About a year ago, I happened upon this statement about the Monitor in the Harvard Business Review – under the charming heading of “do things that don’t interest you”:

“Many things that end up” being meaningful, writes social scientist Joseph Grenny, “have come from conference workshops, articles, or online videos that began as a chore and ended with an insight. My work in Kenya, for example, was heavily influenced by a Christian Science Monitor article I had forced myself to read 10 years earlier. Sometimes, we call things ‘boring’ simply because they lie outside the box we are currently in.”

If you were to come up with a punchline to a joke about the Monitor, that would probably be it. We’re seen as being global, fair, insightful, and perhaps a bit too earnest. We’re the bran muffin of journalism.

But you know what? We change lives. And I’m going to argue that we change lives precisely because we force open that too-small box that most human beings think they live in.
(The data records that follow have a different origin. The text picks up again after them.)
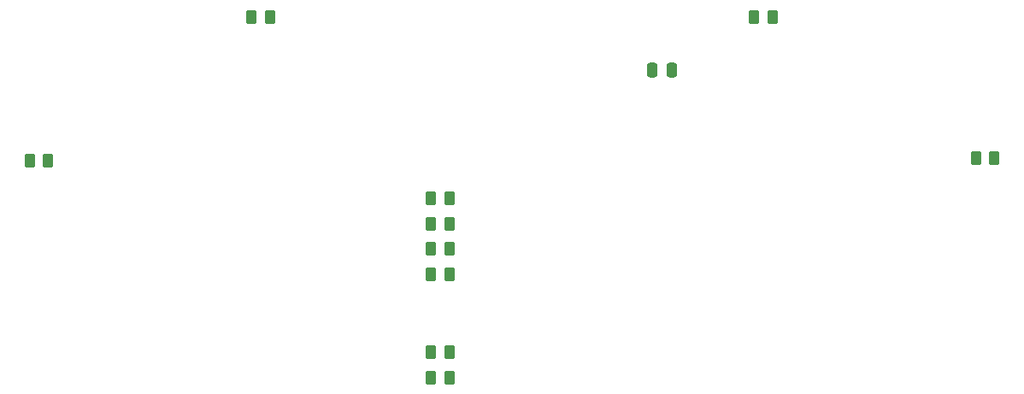
<source format=gtp>
%TF.GenerationSoftware,KiCad,Pcbnew,(6.0.9)*%
%TF.CreationDate,2023-07-24T19:50:03+10:00*%
%TF.ProjectId,Joysticks2.1,4a6f7973-7469-4636-9b73-322e312e6b69,rev?*%
%TF.SameCoordinates,PX3d09000PY568bc30*%
%TF.FileFunction,Paste,Top*%
%TF.FilePolarity,Positive*%
%FSLAX46Y46*%
G04 Gerber Fmt 4.6, Leading zero omitted, Abs format (unit mm)*
G04 Created by KiCad (PCBNEW (6.0.9)) date 2023-07-24 19:50:03*
%MOMM*%
%LPD*%
G01*
G04 APERTURE LIST*
G04 Aperture macros list*
%AMRoundRect*
0 Rectangle with rounded corners*
0 $1 Rounding radius*
0 $2 $3 $4 $5 $6 $7 $8 $9 X,Y pos of 4 corners*
0 Add a 4 corners polygon primitive as box body*
4,1,4,$2,$3,$4,$5,$6,$7,$8,$9,$2,$3,0*
0 Add four circle primitives for the rounded corners*
1,1,$1+$1,$2,$3*
1,1,$1+$1,$4,$5*
1,1,$1+$1,$6,$7*
1,1,$1+$1,$8,$9*
0 Add four rect primitives between the rounded corners*
20,1,$1+$1,$2,$3,$4,$5,0*
20,1,$1+$1,$4,$5,$6,$7,0*
20,1,$1+$1,$6,$7,$8,$9,0*
20,1,$1+$1,$8,$9,$2,$3,0*%
G04 Aperture macros list end*
%ADD10RoundRect,0.250000X-0.262500X-0.450000X0.262500X-0.450000X0.262500X0.450000X-0.262500X0.450000X0*%
%ADD11RoundRect,0.250000X-0.250000X-0.475000X0.250000X-0.475000X0.250000X0.475000X-0.250000X0.475000X0*%
%ADD12RoundRect,0.250000X0.262500X0.450000X-0.262500X0.450000X-0.262500X-0.450000X0.262500X-0.450000X0*%
G04 APERTURE END LIST*
D10*
%TO.C,R2*%
X-15662500Y-12000000D03*
X-13837500Y-12000000D03*
%TD*%
%TO.C,R8*%
X24087500Y-23250000D03*
X25912500Y-23250000D03*
%TD*%
%TO.C,R14*%
X24087500Y-33500000D03*
X25912500Y-33500000D03*
%TD*%
D11*
%TO.C,C1*%
X46050000Y-3000000D03*
X47950000Y-3000000D03*
%TD*%
D10*
%TO.C,R13*%
X24087500Y-31000000D03*
X25912500Y-31000000D03*
%TD*%
%TO.C,R4*%
X6337500Y2250000D03*
X8162500Y2250000D03*
%TD*%
%TO.C,R5*%
X24087500Y-15750000D03*
X25912500Y-15750000D03*
%TD*%
%TO.C,R6*%
X24087500Y-18250000D03*
X25912500Y-18250000D03*
%TD*%
D12*
%TO.C,R3*%
X79912500Y-11750000D03*
X78087500Y-11750000D03*
%TD*%
%TO.C,R1*%
X57912500Y2250000D03*
X56087500Y2250000D03*
%TD*%
D10*
%TO.C,R7*%
X24087500Y-20750000D03*
X25912500Y-20750000D03*
%TD*%
M02*

</source>
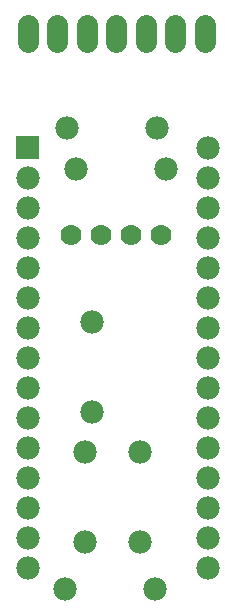
<source format=gts>
G04 Layer: TopSolderMaskLayer*
G04 EasyEDA v6.4.25, 2022-02-04T10:32:35+01:00*
G04 956263b731bf459f90372ec277b1d7cd,10*
G04 Gerber Generator version 0.2*
G04 Scale: 100 percent, Rotated: No, Reflected: No *
G04 Dimensions in millimeters *
G04 leading zeros omitted , absolute positions ,4 integer and 5 decimal *
%FSLAX45Y45*%
%MOMM*%

%ADD12C,1.7780*%
%ADD20C,1.8032*%
%ADD22C,1.9812*%
%ADD23C,1.9812*%

%LPD*%
D20*
X2311400Y-514499D02*
G01*
X2311400Y-374500D01*
X2061387Y-514499D02*
G01*
X2061387Y-374500D01*
X1811401Y-514499D02*
G01*
X1811401Y-374500D01*
X1561388Y-514499D02*
G01*
X1561388Y-374500D01*
X1311402Y-514499D02*
G01*
X1311402Y-374500D01*
X1061389Y-514499D02*
G01*
X1061389Y-374500D01*
X811403Y-514499D02*
G01*
X811403Y-374500D01*
G36*
X713739Y-1508760D02*
G01*
X713739Y-1310639D01*
X911860Y-1310639D01*
X911860Y-1508760D01*
G37*
D22*
G01*
X812800Y-1663700D03*
G01*
X812800Y-1917700D03*
G01*
X812800Y-2171700D03*
G01*
X812800Y-2425700D03*
G01*
X812800Y-2679700D03*
G01*
X812800Y-2933700D03*
G01*
X812800Y-3187700D03*
G01*
X812800Y-3441700D03*
G01*
X812800Y-3695700D03*
G01*
X812800Y-3949700D03*
G01*
X812800Y-4203700D03*
G01*
X812800Y-4457700D03*
G01*
X812800Y-4711700D03*
G01*
X812800Y-4965700D03*
G01*
X2336800Y-1409700D03*
G01*
X2336800Y-1663700D03*
G01*
X2336800Y-1917700D03*
G01*
X2336800Y-2171700D03*
G01*
X2336800Y-2425700D03*
G01*
X2336800Y-2679700D03*
G01*
X2336800Y-2933700D03*
G01*
X2336800Y-3187700D03*
G01*
X2336800Y-3441700D03*
G01*
X2336800Y-3695700D03*
G01*
X2336800Y-3949700D03*
G01*
X2336800Y-4203700D03*
G01*
X2336800Y-4457700D03*
G01*
X2336800Y-4711700D03*
G01*
X2336800Y-4965700D03*
D12*
G01*
X1435100Y-2146300D03*
G01*
X1689100Y-2146300D03*
G01*
X1943100Y-2146300D03*
G01*
X1181100Y-2146300D03*
D23*
G01*
X1981200Y-1587500D03*
G01*
X1219200Y-1587500D03*
G01*
X1143000Y-1244600D03*
G01*
X1905000Y-1244600D03*
G01*
X1295400Y-4749800D03*
G01*
X1295400Y-3987800D03*
G01*
X1765300Y-4749800D03*
G01*
X1765300Y-3987800D03*
G01*
X1130300Y-5143500D03*
G01*
X1892300Y-5143500D03*
G01*
X1358900Y-3644900D03*
G01*
X1358900Y-2882900D03*
M02*

</source>
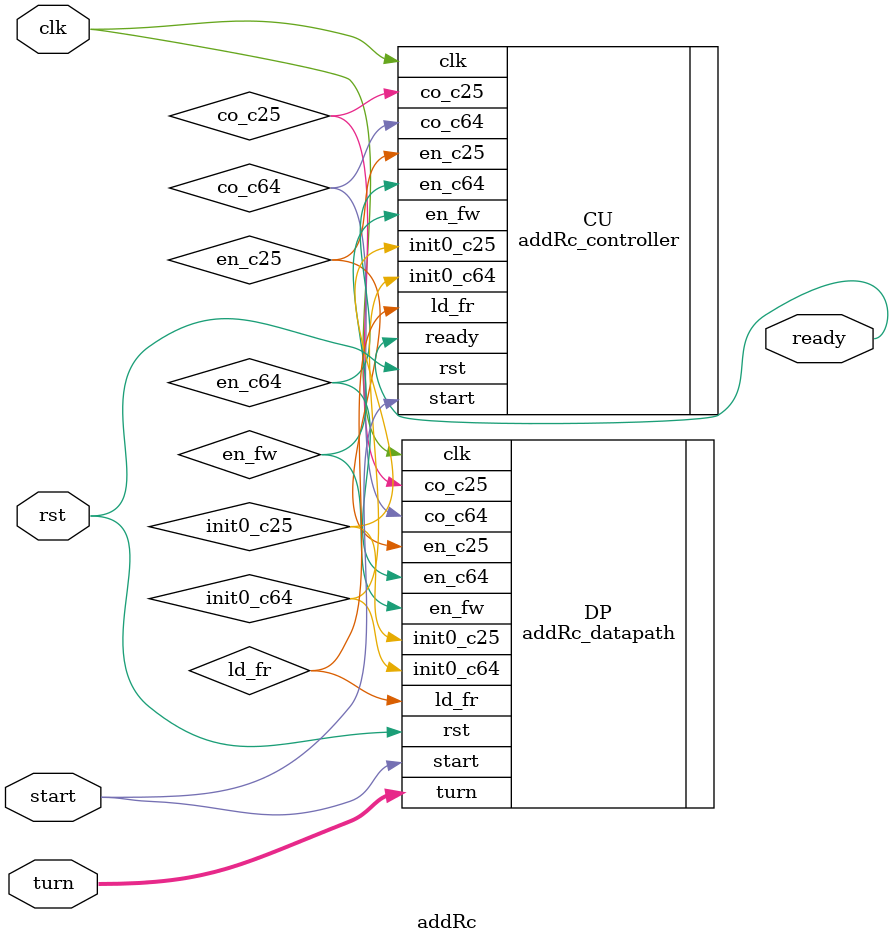
<source format=v>
`timescale 1ns/1ns
module addRc(clk, rst, start, turn, ready);
	
	input clk;
	input rst;
	input start;
	input [4:0] turn;
	
	output ready;
	
	wire ld_fr, en_fw, init0_c64, init0_c25, en_c64, en_c25, co_c64, co_c25;
	
	addRc_datapath DP(
	           .clk(clk), 
	           .rst(rst), 
			   .start(start),
	           .ld_fr(ld_fr), 
	           .en_fw(en_fw),
	           .init0_c64(init0_c64),
	           .init0_c25(init0_c25),
	           .en_c64(en_c64),
	           .en_c25(en_c25),
			   .turn(turn),
	           .co_c64(co_c64),
	           .co_c25(co_c25)
	           );
	
	addRc_controller CU(
	             .clk(clk), 
	             .rst(rst), 
	             .start(start), 
	             .co_c64(co_c64),
	             .co_c25(co_c25),
	             .ld_fr(ld_fr), 
	             .en_fw(en_fw),
	             .init0_c64(init0_c64),
	             .init0_c25(init0_c25),
	             .en_c64(en_c64),
	             .en_c25(en_c25),
	             .ready(ready)
	             );
	             
endmodule

</source>
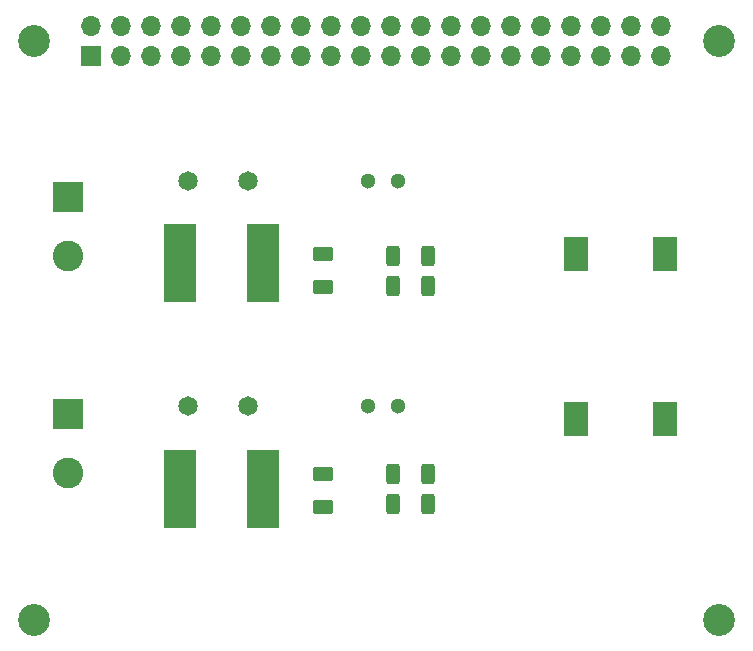
<source format=gts>
G04 #@! TF.GenerationSoftware,KiCad,Pcbnew,7.0.1-0*
G04 #@! TF.CreationDate,2023-12-28T22:42:41+01:00*
G04 #@! TF.ProjectId,SSR-Shiled-v1,5353522d-5368-4696-9c65-642d76312e6b,rev?*
G04 #@! TF.SameCoordinates,Original*
G04 #@! TF.FileFunction,Soldermask,Top*
G04 #@! TF.FilePolarity,Negative*
%FSLAX46Y46*%
G04 Gerber Fmt 4.6, Leading zero omitted, Abs format (unit mm)*
G04 Created by KiCad (PCBNEW 7.0.1-0) date 2023-12-28 22:42:41*
%MOMM*%
%LPD*%
G01*
G04 APERTURE LIST*
G04 Aperture macros list*
%AMRoundRect*
0 Rectangle with rounded corners*
0 $1 Rounding radius*
0 $2 $3 $4 $5 $6 $7 $8 $9 X,Y pos of 4 corners*
0 Add a 4 corners polygon primitive as box body*
4,1,4,$2,$3,$4,$5,$6,$7,$8,$9,$2,$3,0*
0 Add four circle primitives for the rounded corners*
1,1,$1+$1,$2,$3*
1,1,$1+$1,$4,$5*
1,1,$1+$1,$6,$7*
1,1,$1+$1,$8,$9*
0 Add four rect primitives between the rounded corners*
20,1,$1+$1,$2,$3,$4,$5,0*
20,1,$1+$1,$4,$5,$6,$7,0*
20,1,$1+$1,$6,$7,$8,$9,0*
20,1,$1+$1,$8,$9,$2,$3,0*%
G04 Aperture macros list end*
%ADD10R,2.000000X3.000000*%
%ADD11R,1.700000X1.700000*%
%ADD12O,1.700000X1.700000*%
%ADD13R,2.730000X6.710000*%
%ADD14R,2.600000X2.600000*%
%ADD15C,2.600000*%
%ADD16RoundRect,0.250000X-0.312500X-0.625000X0.312500X-0.625000X0.312500X0.625000X-0.312500X0.625000X0*%
%ADD17RoundRect,0.250000X0.312500X0.625000X-0.312500X0.625000X-0.312500X-0.625000X0.312500X-0.625000X0*%
%ADD18C,1.300000*%
%ADD19C,1.650000*%
%ADD20RoundRect,0.250000X-0.625000X0.375000X-0.625000X-0.375000X0.625000X-0.375000X0.625000X0.375000X0*%
%ADD21C,2.700000*%
G04 APERTURE END LIST*
D10*
X149400000Y-65550000D03*
X149400000Y-79550000D03*
X156900000Y-79550000D03*
X156900000Y-65550000D03*
D11*
X108370000Y-48770000D03*
D12*
X108370000Y-46230000D03*
X110910000Y-48770000D03*
X110910000Y-46230000D03*
X113450000Y-48770000D03*
X113450000Y-46230000D03*
X115990000Y-48770000D03*
X115990000Y-46230000D03*
X118530000Y-48770000D03*
X118530000Y-46230000D03*
X121070000Y-48770000D03*
X121070000Y-46230000D03*
X123610000Y-48770000D03*
X123610000Y-46230000D03*
X126150000Y-48770000D03*
X126150000Y-46230000D03*
X128690000Y-48770000D03*
X128690000Y-46230000D03*
X131230000Y-48770000D03*
X131230000Y-46230000D03*
X133770000Y-48770000D03*
X133770000Y-46230000D03*
X136310000Y-48770000D03*
X136310000Y-46230000D03*
X138850000Y-48770000D03*
X138850000Y-46230000D03*
X141390000Y-48770000D03*
X141390000Y-46230000D03*
X143930000Y-48770000D03*
X143930000Y-46230000D03*
X146470000Y-48770000D03*
X146470000Y-46230000D03*
X149010000Y-48770000D03*
X149010000Y-46230000D03*
X151550000Y-48770000D03*
X151550000Y-46230000D03*
X154090000Y-48770000D03*
X154090000Y-46230000D03*
X156630000Y-48770000D03*
X156630000Y-46230000D03*
D13*
X122860000Y-85442500D03*
X115880000Y-85442500D03*
X122860000Y-66340000D03*
X115880000Y-66340000D03*
D14*
X106350000Y-79092500D03*
D15*
X106350000Y-84092500D03*
D14*
X106350000Y-60710000D03*
D15*
X106350000Y-65710000D03*
D16*
X136830000Y-68250000D03*
X133905000Y-68250000D03*
X136830000Y-86712500D03*
X133905000Y-86712500D03*
D17*
X133905000Y-84172500D03*
X136830000Y-84172500D03*
X133905000Y-65710000D03*
X136830000Y-65710000D03*
D18*
X134290000Y-78410000D03*
X131750000Y-78410000D03*
D19*
X121590000Y-78410000D03*
X116510000Y-78410000D03*
D20*
X127940000Y-84172500D03*
X127940000Y-86972500D03*
X127940000Y-65580000D03*
X127940000Y-68380000D03*
D18*
X134290000Y-59360000D03*
X131750000Y-59360000D03*
D19*
X121590000Y-59360000D03*
X116510000Y-59360000D03*
D21*
X161500000Y-47500000D03*
X103500000Y-96500000D03*
X103500000Y-47500000D03*
X161500000Y-96500000D03*
M02*

</source>
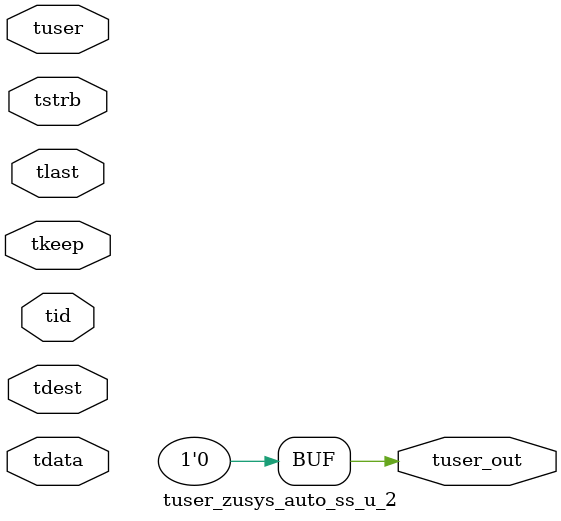
<source format=v>


`timescale 1ps/1ps

module tuser_zusys_auto_ss_u_2 #
(
parameter C_S_AXIS_TUSER_WIDTH = 1,
parameter C_S_AXIS_TDATA_WIDTH = 32,
parameter C_S_AXIS_TID_WIDTH   = 0,
parameter C_S_AXIS_TDEST_WIDTH = 0,
parameter C_M_AXIS_TUSER_WIDTH = 1
)
(
input  [(C_S_AXIS_TUSER_WIDTH == 0 ? 1 : C_S_AXIS_TUSER_WIDTH)-1:0     ] tuser,
input  [(C_S_AXIS_TDATA_WIDTH == 0 ? 1 : C_S_AXIS_TDATA_WIDTH)-1:0     ] tdata,
input  [(C_S_AXIS_TID_WIDTH   == 0 ? 1 : C_S_AXIS_TID_WIDTH)-1:0       ] tid,
input  [(C_S_AXIS_TDEST_WIDTH == 0 ? 1 : C_S_AXIS_TDEST_WIDTH)-1:0     ] tdest,
input  [(C_S_AXIS_TDATA_WIDTH/8)-1:0 ] tkeep,
input  [(C_S_AXIS_TDATA_WIDTH/8)-1:0 ] tstrb,
input                                                                    tlast,
output [C_M_AXIS_TUSER_WIDTH-1:0] tuser_out
);

assign tuser_out = {1'b0};

endmodule


</source>
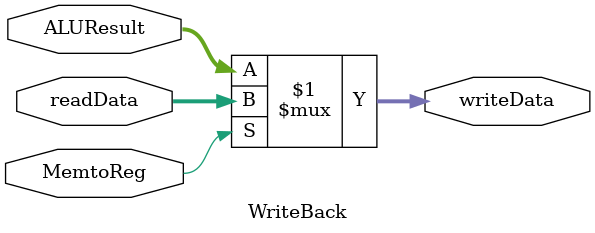
<source format=v>
`timescale 1ns / 1ps
module WriteBack(MemtoReg, readData, ALUResult, writeData
    );
	 input MemtoReg;
	 input [63:0] readData;
	 input [63:0] ALUResult;
	 
	 output [63:0] writeData;
	 
	 assign writeData = MemtoReg ? readData : ALUResult;

endmodule

</source>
The Monitor is a peculiar little publication that’s hard for the world to figure out. We’re run by a church, but we’re not only for church members and we’re not about converting people. We’re known as being fair even as the world becomes as polarized as at any time since the newspaper’s founding in 1908.

We have a mission beyond circulation, we want to bridge divides. We’re about kicking down the door of thought everywhere and saying, “You are bigger and more capable than you realize. And we can prove it.”